A perpendicular DK = 10cm is drawn to its plane through the vertex of the square ABCD. Angle between planes ABC
A perpendicular DK = 10cm is drawn to its plane through the vertex of the square ABCD. Angle between planes ABC and KBC = 45 degrees Find the area of square ABCD and triangle BCK.
Consider a triangle CKD, in which, by condition, the angle CDK = 90, and the angle DSC = 45, then the angle CKD = 80 – 90-45 = 45.

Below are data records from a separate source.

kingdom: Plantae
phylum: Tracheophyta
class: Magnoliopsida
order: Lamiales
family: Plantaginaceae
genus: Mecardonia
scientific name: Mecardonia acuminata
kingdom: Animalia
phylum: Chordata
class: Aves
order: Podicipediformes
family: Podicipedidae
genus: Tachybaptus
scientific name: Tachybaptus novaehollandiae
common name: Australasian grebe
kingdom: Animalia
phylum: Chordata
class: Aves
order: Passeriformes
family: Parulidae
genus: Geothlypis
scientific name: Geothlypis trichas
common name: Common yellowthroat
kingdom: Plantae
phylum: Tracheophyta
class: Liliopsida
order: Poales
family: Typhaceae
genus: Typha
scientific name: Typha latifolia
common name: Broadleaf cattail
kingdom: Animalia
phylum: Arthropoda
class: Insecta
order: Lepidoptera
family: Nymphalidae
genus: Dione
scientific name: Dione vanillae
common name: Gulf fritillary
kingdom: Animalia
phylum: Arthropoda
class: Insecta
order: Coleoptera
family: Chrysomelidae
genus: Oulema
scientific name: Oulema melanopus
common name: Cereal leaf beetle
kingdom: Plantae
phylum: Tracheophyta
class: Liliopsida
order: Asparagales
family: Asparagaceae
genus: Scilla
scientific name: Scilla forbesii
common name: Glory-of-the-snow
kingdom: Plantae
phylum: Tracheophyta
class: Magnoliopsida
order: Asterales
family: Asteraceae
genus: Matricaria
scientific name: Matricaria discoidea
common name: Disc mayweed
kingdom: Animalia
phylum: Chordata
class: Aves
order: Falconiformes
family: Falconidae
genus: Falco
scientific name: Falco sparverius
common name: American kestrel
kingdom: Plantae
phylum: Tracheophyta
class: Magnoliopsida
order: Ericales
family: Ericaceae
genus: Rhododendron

The angles KCD and CKD are equal, therefore, the rectangle is isosceles and KD = CD = 10 cm.
Since there is a square at the base, AB = BC = CD = AD = 10 cm, and the area of the square is: Savsd = AB * CB = 10 * 10 = 100 cm2.
Let us find the hypotenuse CK of the triangle CKD by the Pythagorean theorem.
CK ^ 2 = CD ^ 2 + CD ^ 2 = 100 + 100 = 200.
CK = √200 = 10 * √2.
Consider a triangle CKB, in which, according to the rule of three perpendiculars, the angle BCK = 90, CB = 10 cm, and CK = 10 * √2.
Then the area of the triangle BCK will be equal to:
Svsk = BC * CK / 2 = 10 * 10 * √2 / 2 = 50 * √2 cm2.
Answer: Savsd = 100 cm2, Svsk = 50 * √2 cm2.